## INFORMATION GIVEN
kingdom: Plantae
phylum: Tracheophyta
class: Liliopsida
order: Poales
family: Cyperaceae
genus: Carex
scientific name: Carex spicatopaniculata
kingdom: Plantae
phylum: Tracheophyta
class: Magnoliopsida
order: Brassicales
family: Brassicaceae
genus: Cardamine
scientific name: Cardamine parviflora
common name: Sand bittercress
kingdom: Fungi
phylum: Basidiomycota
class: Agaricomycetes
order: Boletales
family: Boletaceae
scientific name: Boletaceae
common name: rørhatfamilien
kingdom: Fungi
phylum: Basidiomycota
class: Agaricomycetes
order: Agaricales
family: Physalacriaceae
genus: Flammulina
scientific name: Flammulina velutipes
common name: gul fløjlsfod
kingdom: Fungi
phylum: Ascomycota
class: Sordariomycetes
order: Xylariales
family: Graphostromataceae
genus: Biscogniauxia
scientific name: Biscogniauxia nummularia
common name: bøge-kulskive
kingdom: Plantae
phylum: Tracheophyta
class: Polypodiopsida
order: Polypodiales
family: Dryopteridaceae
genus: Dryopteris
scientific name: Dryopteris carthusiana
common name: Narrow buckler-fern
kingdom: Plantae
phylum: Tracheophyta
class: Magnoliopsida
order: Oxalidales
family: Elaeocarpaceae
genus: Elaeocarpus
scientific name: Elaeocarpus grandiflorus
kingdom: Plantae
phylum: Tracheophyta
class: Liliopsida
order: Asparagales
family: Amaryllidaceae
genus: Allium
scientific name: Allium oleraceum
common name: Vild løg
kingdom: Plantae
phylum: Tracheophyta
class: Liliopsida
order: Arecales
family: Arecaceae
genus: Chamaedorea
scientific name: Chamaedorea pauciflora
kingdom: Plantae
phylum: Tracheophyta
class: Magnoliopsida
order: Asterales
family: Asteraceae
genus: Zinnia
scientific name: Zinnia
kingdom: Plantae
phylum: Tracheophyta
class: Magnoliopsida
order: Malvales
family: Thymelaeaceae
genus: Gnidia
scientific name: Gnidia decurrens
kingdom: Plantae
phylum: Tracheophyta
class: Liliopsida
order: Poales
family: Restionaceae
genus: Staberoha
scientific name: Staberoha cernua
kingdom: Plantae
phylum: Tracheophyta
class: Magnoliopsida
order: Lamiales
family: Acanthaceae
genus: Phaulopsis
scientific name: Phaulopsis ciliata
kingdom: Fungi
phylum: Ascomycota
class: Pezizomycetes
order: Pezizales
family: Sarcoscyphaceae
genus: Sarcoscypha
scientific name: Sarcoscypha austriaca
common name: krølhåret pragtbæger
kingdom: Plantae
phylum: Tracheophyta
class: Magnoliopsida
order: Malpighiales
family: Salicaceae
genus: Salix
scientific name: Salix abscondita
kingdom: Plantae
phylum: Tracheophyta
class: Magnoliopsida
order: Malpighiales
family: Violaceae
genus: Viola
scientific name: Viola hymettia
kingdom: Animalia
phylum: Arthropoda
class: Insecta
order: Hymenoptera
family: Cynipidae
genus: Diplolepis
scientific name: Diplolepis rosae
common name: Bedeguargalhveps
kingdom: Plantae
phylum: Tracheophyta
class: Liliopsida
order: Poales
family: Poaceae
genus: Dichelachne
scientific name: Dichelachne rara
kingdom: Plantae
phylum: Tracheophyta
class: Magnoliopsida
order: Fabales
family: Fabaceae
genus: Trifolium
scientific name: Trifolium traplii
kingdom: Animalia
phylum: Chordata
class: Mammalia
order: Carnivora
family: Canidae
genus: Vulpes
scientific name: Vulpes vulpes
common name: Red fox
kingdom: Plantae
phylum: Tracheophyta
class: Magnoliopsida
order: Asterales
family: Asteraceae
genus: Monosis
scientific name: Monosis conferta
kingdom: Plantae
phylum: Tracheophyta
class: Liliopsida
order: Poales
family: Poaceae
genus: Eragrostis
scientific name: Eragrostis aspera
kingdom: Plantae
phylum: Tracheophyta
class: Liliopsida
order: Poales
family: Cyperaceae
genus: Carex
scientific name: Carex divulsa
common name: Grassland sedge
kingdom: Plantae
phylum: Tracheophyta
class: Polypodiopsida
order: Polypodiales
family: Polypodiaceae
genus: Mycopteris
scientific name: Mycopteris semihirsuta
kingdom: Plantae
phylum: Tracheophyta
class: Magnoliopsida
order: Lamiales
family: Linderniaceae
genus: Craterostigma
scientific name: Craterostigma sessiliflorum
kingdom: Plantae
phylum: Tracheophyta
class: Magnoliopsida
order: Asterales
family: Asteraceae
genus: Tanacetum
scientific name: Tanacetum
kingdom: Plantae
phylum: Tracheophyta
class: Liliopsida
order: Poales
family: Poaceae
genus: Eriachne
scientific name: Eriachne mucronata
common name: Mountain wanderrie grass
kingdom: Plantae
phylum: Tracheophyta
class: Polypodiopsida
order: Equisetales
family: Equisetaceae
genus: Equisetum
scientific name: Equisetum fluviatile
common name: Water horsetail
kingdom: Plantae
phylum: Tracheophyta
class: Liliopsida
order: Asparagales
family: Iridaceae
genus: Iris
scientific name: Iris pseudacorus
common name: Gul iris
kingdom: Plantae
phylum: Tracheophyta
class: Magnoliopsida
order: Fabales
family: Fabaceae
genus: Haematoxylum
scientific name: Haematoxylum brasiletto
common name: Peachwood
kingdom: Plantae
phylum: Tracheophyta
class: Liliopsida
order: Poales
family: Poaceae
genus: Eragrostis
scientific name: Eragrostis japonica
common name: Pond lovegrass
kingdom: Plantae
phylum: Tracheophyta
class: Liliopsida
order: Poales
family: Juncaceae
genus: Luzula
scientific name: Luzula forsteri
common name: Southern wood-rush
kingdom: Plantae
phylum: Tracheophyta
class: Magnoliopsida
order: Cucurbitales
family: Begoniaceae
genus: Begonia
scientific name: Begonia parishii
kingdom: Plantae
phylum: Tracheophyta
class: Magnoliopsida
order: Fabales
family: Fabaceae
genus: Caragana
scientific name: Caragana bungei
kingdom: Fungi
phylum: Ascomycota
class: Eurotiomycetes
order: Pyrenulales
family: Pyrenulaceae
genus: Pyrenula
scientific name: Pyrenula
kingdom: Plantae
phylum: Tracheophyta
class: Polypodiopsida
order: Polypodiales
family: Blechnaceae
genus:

## DIRECTIONS FOR THIS TASK
Can you turn every line of the material above into a numbered list, skipping any blank lines?

## RESULT
1. kingdom: Plantae
2. phylum: Tracheophyta
3. class: Liliopsida
4. order: Poales
5. family: Cyperaceae
6. genus: Carex
7. scientific name: Carex spicatopaniculata
8. kingdom: Plantae
9. phylum: Tracheophyta
10. class: Magnoliopsida
11. order: Brassicales
12. family: Brassicaceae
13. genus: Cardamine
14. scientific name: Cardamine parviflora
15. common name: Sand bittercress
16. kingdom: Fungi
17. phylum: Basidiomycota
18. class: Agaricomycetes
19. order: Boletales
20. family: Boletaceae
21. scientific name: Boletaceae
22. common name: rørhatfamilien
23. kingdom: Fungi
24. phylum: Basidiomycota
25. class: Agaricomycetes
26. order: Agaricales
27. family: Physalacriaceae
28. genus: Flammulina
29. scientific name: Flammulina velutipes
30. common name: gul fløjlsfod
31. kingdom: Fungi
32. phylum: Ascomycota
33. class: Sordariomycetes
34. order: Xylariales
35. family: Graphostromataceae
36. genus: Biscogniauxia
37. scientific name: Biscogniauxia nummularia
38. common name: bøge-kulskive
39. kingdom: Plantae
40. phylum: Tracheophyta
41. class: Polypodiopsida
42. order: Polypodiales
43. family: Dryopteridaceae
44. genus: Dryopteris
45. scientific name: Dryopteris carthusiana
46. common name: Narrow buckler-fern
47. kingdom: Plantae
48. phylum: Tracheophyta
49. class: Magnoliopsida
50. order: Oxalidales
51. family: Elaeocarpaceae
52. genus: Elaeocarpus
53. scientific name: Elaeocarpus grandiflorus
54. kingdom: Plantae
55. phylum: Tracheophyta
56. class: Liliopsida
57. order: Asparagales
58. family: Amaryllidaceae
59. genus: Allium
60. scientific name: Allium oleraceum
61. common name: Vild løg
62. kingdom: Plantae
63. phylum: Tracheophyta
64. class: Liliopsida
65. order: Arecales
66. family: Arecaceae
67. genus: Chamaedorea
68. scientific name: Chamaedorea pauciflora
69. kingdom: Plantae
70. phylum: Tracheophyta
71. class: Magnoliopsida
72. order: Asterales
73. family: Asteraceae
74. genus: Zinnia
75. scientific name: Zinnia
76. kingdom: Plantae
77. phylum: Tracheophyta
78. class: Magnoliopsida
79. order: Malvales
80. family: Thymelaeaceae
81. genus: Gnidia
82. scientific name: Gnidia decurrens
83. kingdom: Plantae
84. phylum: Tracheophyta
85. class: Liliopsida
86. order: Poales
87. family: Restionaceae
88. genus: Staberoha
89. scientific name: Staberoha cernua
90. kingdom: Plantae
91. phylum: Tracheophyta
92. class: Magnoliopsida
93. order: Lamiales
94. family: Acanthaceae
95. genus: Phaulopsis
96. scientific name: Phaulopsis ciliata
97. kingdom: Fungi
98. phylum: Ascomycota
99. class: Pezizomycetes
100. order: Pezizales
101. family: Sarcoscyphaceae
102. genus: Sarcoscypha
103. scientific name: Sarcoscypha austriaca
104. common name: krølhåret pragtbæger
105. kingdom: Plantae
106. phylum: Tracheophyta
107. class: Magnoliopsida
108. order: Malpighiales
109. family: Salicaceae
110. genus: Salix
111. scientific name: Salix abscondita
112. kingdom: Plantae
113. phylum: Tracheophyta
114. class: Magnoliopsida
115. order: Malpighiales
116. family: Violaceae
117. genus: Viola
118. scientific name: Viola hymettia
119. kingdom: Animalia
120. phylum: Arthropoda
121. class: Insecta
122. order: Hymenoptera
123. family: Cynipidae
124. genus: Diplolepis
125. scientific name: Diplolepis rosae
126. common name: Bedeguargalhveps
127. kingdom: Plantae
128. phylum: Tracheophyta
129. class: Liliopsida
130. order: Poales
131. family: Poaceae
132. genus: Dichelachne
133. scientific name: Dichelachne rara
134. kingdom: Plantae
135. phylum: Tracheophyta
136. class: Magnoliopsida
137. order: Fabales
138. family: Fabaceae
139. genus: Trifolium
140. scientific name: Trifolium traplii
141. kingdom: Animalia
142. phylum: Chordata
143. class: Mammalia
144. order: Carnivora
145. family: Canidae
146. genus: Vulpes
147. scientific name: Vulpes vulpes
148. common name: Red fox
149. kingdom: Plantae
150. phylum: Tracheophyta
151. class: Magnoliopsida
152. order: Asterales
153. family: Asteraceae
154. genus: Monosis
155. scientific name: Monosis conferta
156. kingdom: Plantae
157. phylum: Tracheophyta
158. class: Liliopsida
159. order: Poales
160. family: Poaceae
161. genus: Eragrostis
162. scientific name: Eragrostis aspera
163. kingdom: Plantae
164. phylum: Tracheophyta
165. class: Liliopsida
166. order: Poales
167. family: Cyperaceae
168. genus: Carex
169. scientific name: Carex divulsa
170. common name: Grassland sedge
171. kingdom: Plantae
172. phylum: Tracheophyta
173. class: Polypodiopsida
174. order: Polypodiales
175. family: Polypodiaceae
176. genus: Mycopteris
177. scientific name: Mycopteris semihirsuta
178. kingdom: Plantae
179. phylum: Tracheophyta
180. class: Magnoliopsida
181. order: Lamiales
182. family: Linderniaceae
183. genus: Craterostigma
184. scientific name: Craterostigma sessiliflorum
185. kingdom: Plantae
186. phylum: Tracheophyta
187. class: Magnoliopsida
188. order: Asterales
189. family: Asteraceae
190. genus: Tanacetum
191. scientific name: Tanacetum
192. kingdom: Plantae
193. phylum: Tracheophyta
194. class: Liliopsida
195. order: Poales
196. family: Poaceae
197. genus: Eriachne
198. scientific name: Eriachne mucronata
199. common name: Mountain wanderrie grass
200. kingdom: Plantae
201. phylum: Tracheophyta
202. class: Polypodiopsida
203. order: Equisetales
204. family: Equisetaceae
205. genus: Equisetum
206. scientific name: Equisetum fluviatile
207. common name: Water horsetail
208. kingdom: Plantae
209. phylum: Tracheophyta
210. class: Liliopsida
211. order: Asparagales
212. family: Iridaceae
213. genus: Iris
214. scientific name: Iris pseudacorus
215. common name: Gul iris
216. kingdom: Plantae
217. phylum: Tracheophyta
218. class: Magnoliopsida
219. order: Fabales
220. family: Fabaceae
221. genus: Haematoxylum
222. scientific name: Haematoxylum brasiletto
223. common name: Peachwood
224. kingdom: Plantae
225. phylum: Tracheophyta
226. class: Liliopsida
227. order: Poales
228. family: Poaceae
229. genus: Eragrostis
230. scientific name: Eragrostis japonica
231. common name: Pond lovegrass
232. kingdom: Plantae
233. phylum: Tracheophyta
234. class: Liliopsida
235. order: Poales
236. family: Juncaceae
237. genus: Luzula
238. scientific name: Luzula forsteri
239. common name: Southern wood-rush
240. kingdom: Plantae
241. phylum: Tracheophyta
242. class: Magnoliopsida
243. order: Cucurbitales
244. family: Begoniaceae
245. genus: Begonia
246. scientific name: Begonia parishii
247. kingdom: Plantae
248. phylum: Tracheophyta
249. class: Magnoliopsida
250. order: Fabales
251. family: Fabaceae
252. genus: Caragana
253. scientific name: Caragana bungei
254. kingdom: Fungi
255. phylum: Ascomycota
256. class: Eurotiomycetes
257. order: Pyrenulales
258. family: Pyrenulaceae
259. genus: Pyrenula
260. scientific name: Pyrenula
261. kingdom: Plantae
262. phylum: Tracheophyta
263. class: Polypodiopsida
264. order: Polypodiales
265. family: Blechnaceae
266. genus:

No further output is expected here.